24.12.14

Música para meditar


Las cosas que no te dicen.
Después de trabajar, ponele, diez años en el centro, no queda nada. No queda nada de vos. Imaginate, para que lo entiendas, que tu sistema nervioso central fuera un paquete de fideos ‘Don Vicente’. Bueno, ahora imaginate que agarrás el paquete de fideos, lo sacás de la bolsa, y lo partís en dos, como te salga, como puedas. Ahí está, eso es lo que sucede si trabajás diez años en el centro, en algunos casos con cinco años alcanza, es suficiente. No servís más.
A Moni se le había ocurrido que yo tenía que meditar. Ella decía que desde que había empezado a meditar veía la vida en colores. Pero yo no tenía tiempo para meditar, a decir verdad no tenía tiempo ni para rascarme el culo, mucho menos para meditar. 
Pero Moni me quería ayudar, tuvo una idea. Me grabó en su Ipod música para meditar. Lo único que yo tenía que hacer era aprovechar cada viaje en subte. Transformar ese calvario en mi terapia, cerrar los ojitos, escuchar la música. Y meditar.
–El símbolo de tortura, una vez trascendido, se transforma en la salvación. Fijate, por ejemplo, Cristo en la cruz –dijo Moni, muy seria. 
Ahí iba yo, a las ocho de la mañana, me subía al subte en Lacroze, cerraba los ojos, de pie, en medio de un millón de almas. Prendía el Ipod.
La verdad que lo más difícil era vencer mi propio escepticismo. Mi constante angustia de sentir que la vida, mi vida, había tenido la relevancia de un pedo en una tormenta eléctrica. No me había salido nada, nada de lo que yo había querido, y lo que se venía era peor.
La música era primero ínfima, mezclada con el sonido del viento, y después con el sonido del agua, agua cayendo. Como si estuvieras en presencia de una cascada. Unas pocas instrucciones, cerrar los ojos, sentir, sentir el cuerpo, cualquier sensación corporal que te arrastraba de inmediato hacia el presente. Respirar, sentir la respiración, la respiración era el ancla, prestar atención a los intervalos, a lo que no tiene forma, al silencio. Venían los pensamientos, claro que venían, los pensamientos, pero no importaba. No luchés, no hay que luchar, si luchás con la mente vas a perder, la mente come de vos, se alimenta de tu atención y se hace más fuerte. ‘What you resist, persists’, entender que la mente no es un objeto, es una acción.
Nada, escuchás la música. Luego la música era como la música de las películas del espacio, como si estuvieras fuera de la tierra, flotando en la inmensidad de la galaxia. Esa música, agradable por cierto, y vos sos el observador, el eterno testigo, lo que eras antes de nacer. Estás fuera de todo lo observado, ni cuerpo ni mente, ‘I am that by which I know I am’, somos presencia consciente. Pausa, silencio, un tintineo como de un xilofón, y más pausa. Silencio y pausa. Silencio.
Me había ido, lejos de mi vida, a otra parte. Era yo, todavía era yo, pero no era yo, era una especie de yo sin centro, una sensación de dicha sin causa, algo tan placentero.

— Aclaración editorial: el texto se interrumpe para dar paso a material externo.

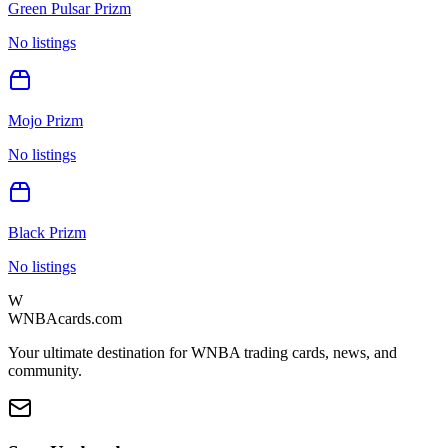
Green Pulsar Prizm
No listings
Mojo Prizm
No listings
Black Prizm
No listings
W
WNBAcards.com
Your ultimate destination for WNBA trading cards, news, and
community.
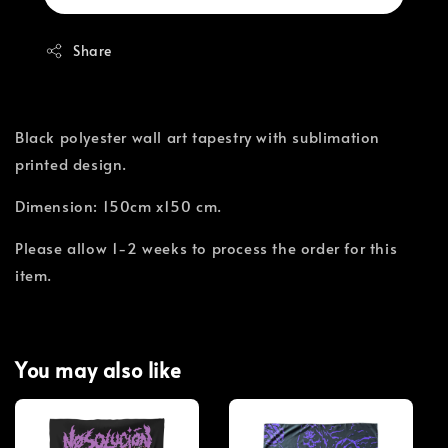
Share
Black polyester wall art tapestry with sublimation
printed design.
Dimension: 150cm x150 cm.
Please allow 1-2 weeks to process the order for this
item.
You may also like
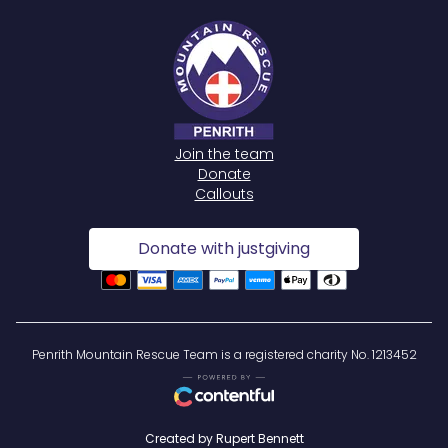
Join the team
Donate
Callouts
Donate with justgiving
Penrith Mountain Rescue Team is a registered charity No. 1213452
Created by Rupert Bennett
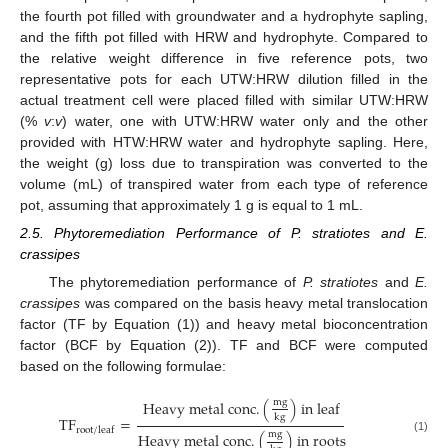
the fourth pot filled with groundwater and a hydrophyte sapling,
and the fifth pot filled with HRW and hydrophyte. Compared to
the relative weight difference in five reference pots, two
representative pots for each UTW:HRW dilution filled in the
actual treatment cell were placed filled with similar UTW:HRW
(%
v
:
v
) water, one with UTW:HRW water only and the other
provided with HTW:HRW water and hydrophyte sapling. Here,
the weight (g) loss due to transpiration was converted to the
volume (mL) of transpired water from each type of reference
pot, assuming that approximately 1 g is equal to 1 mL.
2.5. Phytoremediation Performance of P. stratiotes and E.
crassipes
The phytoremediation performance of
P. stratiotes
and
E.
crassipes
was compared on the basis heavy metal translocation
factor (TF by Equation (1)) and heavy metal bioconcentration
factor (BCF by Equation (2)). TF and BCF were computed
based on the following formulae:
m
g
H
e
a
v
y
m
e
t
a
l
c
o
n
c
.
(
)
i
n
l
e
a
f
k
g
T
F
=
r
o
o
t
/
l
e
a
f
m
g
H
e
a
v
y
m
e
t
a
l
c
o
n
c
.
(
)
i
n
r
o
o
t
s
(1)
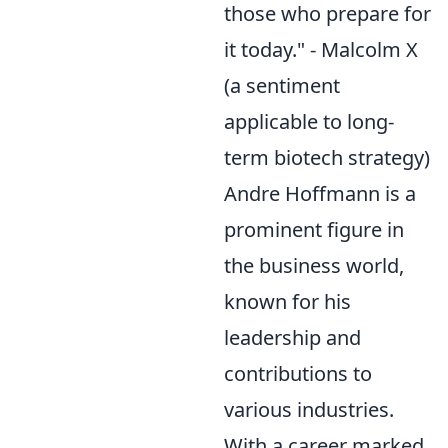
those who prepare for
it today." - Malcolm X
(a sentiment
applicable to long-
term biotech strategy)
Andre Hoffmann is a
prominent figure in
the business world,
known for his
leadership and
contributions to
various industries.
With a career marked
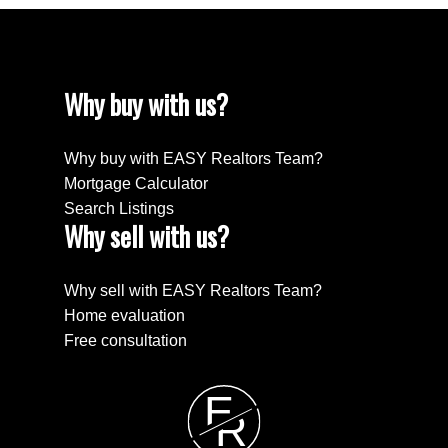
Why buy with us?
Why buy with EASY Realtors Team?
Mortgage Calculator
Search Listings
Why sell with us?
Why sell with EASY Realtors Team?
Home evaluation
Free consultation
E
R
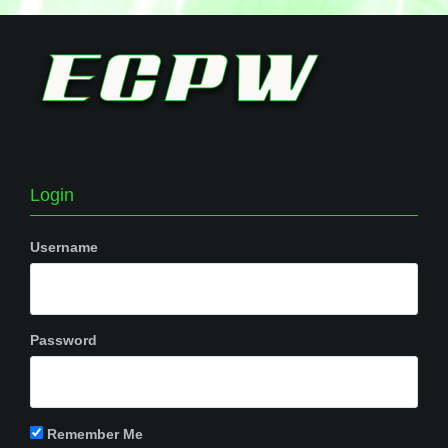
Login
Username
Password
Remember Me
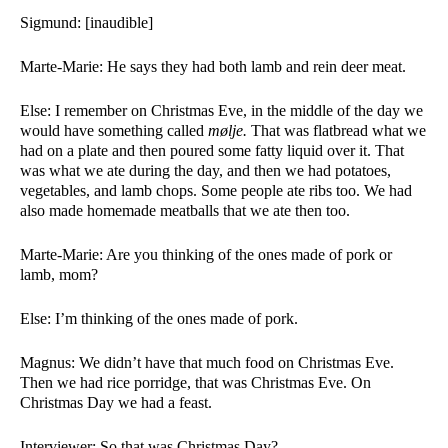
Sigmund: [inaudible]
Marte-Marie: He says they had both lamb and rein deer meat.  
Else: I remember on Christmas Eve, in the middle of the day we 
would have something called 
mølje.
 That was flatbread what we 
had on a plate and then poured some fatty liquid over it. That 
was what we ate during the day, and then we had potatoes, 
vegetables, and lamb chops. Some people ate ribs too. We had 
also made homemade meatballs that we ate then too.
Marte-Marie: Are you thinking of the ones made of pork or 
lamb, mom?
Else: I’m thinking of the ones made of pork. 
Magnus: We didn’t have that much food on Christmas Eve. 
Then we had rice porridge, that was Christmas Eve. On 
Christmas Day we had a feast. 
Interviewer: So that was Christmas Day?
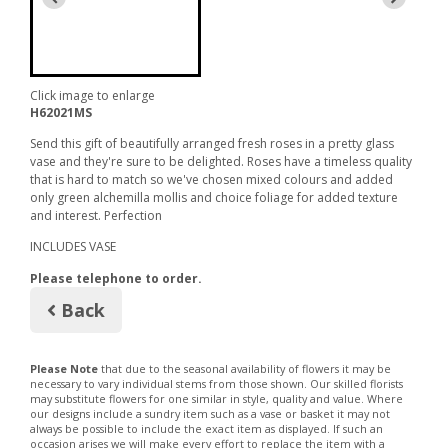
Click image to enlarge
H62021MS
Send this gift of beautifully arranged fresh roses in a pretty glass
vase and they're sure to be delighted. Roses have a timeless quality
that is hard to match so we've chosen mixed colours and added
only green alchemilla mollis and choice foliage for added texture
and interest. Perfection
INCLUDES VASE
Please telephone to order.
Back
Please Note
that due to the seasonal availability of flowers it may be
necessary to vary individual stems from those shown. Our skilled florists
may substitute flowers for one similar in style, quality and value. Where
our designs include a sundry item such as a vase or basket it may not
always be possible to include the exact item as displayed. If such an
occasion arises we will make every effort to replace the item with a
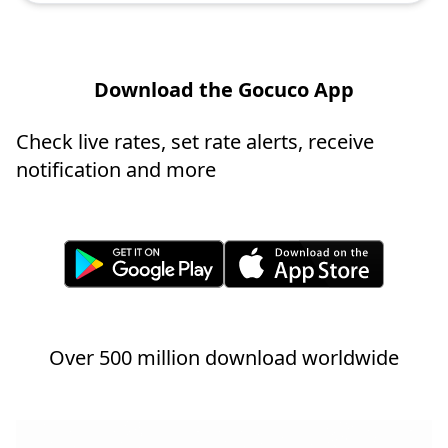
Download the Gocuco App
Check live rates, set rate alerts, receive
notification and more
Over 500 million download worldwide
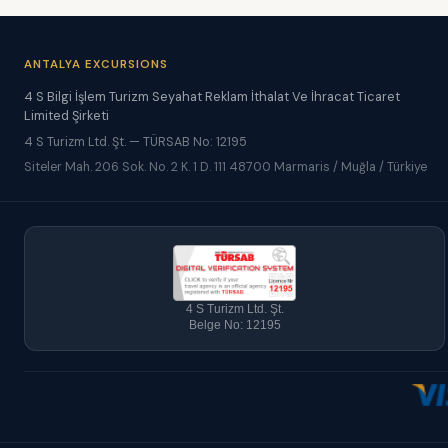
ANTALYA EXCURSIONS
4 S Bilgi İşlem Turizm Seyahat Reklam İthalat Ve İhracat Ticaret
Limited Şirketi
4 S Turizm Ltd. Şt. — TÜRSAB No: 12195
Siteler Mah. 206 Sok. No. 2 K. 1 D. 111 48700 Marmaris / Muğla / Türkiye
4 S Turizm Ltd. Şt.
Belge No: 12195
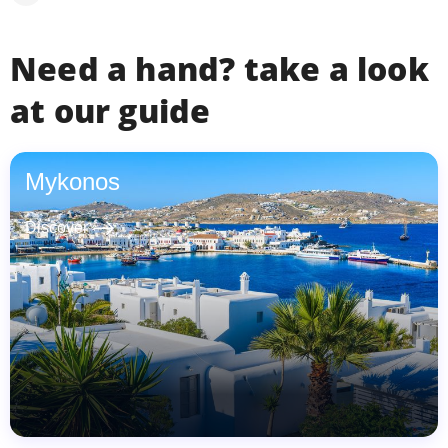
Need a hand? take a look
at our guide
Mykonos
east
Discover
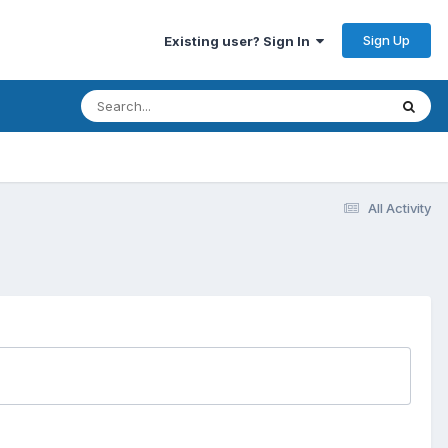
Sign Up
Existing user? Sign In
All Activity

La meditación funcionaba, le iba a contar a Moni apenas llegara a la oficina. Se iba a poner contenta.
Abrí los ojos, estaba en Carlos Pellegrini. En el vagón, de pie. Me habían robado el Ipod. Tuvieron la delicadeza de dejarme los auriculares puestos, y me robaron el Ipod, son unos fenómenos, ni me di cuenta.

4 Comments:

At 11:04 a. m., Blogger Dany said...

Creo que volví porque el whisky que me regalaron anoche es pésimo. Y me acordé donde servían del bueno. Siempre dije que Moni era una gran mina......
Abrazo!

 
At 8:31 a. m., Blogger J. Hundred said...

*dany! una sorpresa verlo por acá, y un lujo. por lo general, una de las cosas que mejor me salen es ser una etapa superada. lo abrazo.

 
At 2:31 p. m., Blogger Mr. Kint said...

Muy bueno eso de "era una especie de yo sin centro, una sensación de dicha sin causa".
Usted sí que entiende, su sabiduría me sigue sorprendiendo. Ah, y detrás de todo gran Juan hay una gran Moni. Me cae bien la señorita, aunque no la conozca.
Le mando un abrazo.

 
At 8:04 a. m., Blogger J. Hundred said...

*mr. kint! en una oportunidad le consulté a una señorita, si alguna vez había experimentado, ella, un satori. me respondió, con absoluta convicción, que prefería la ropa de kosiuko. un abrazo.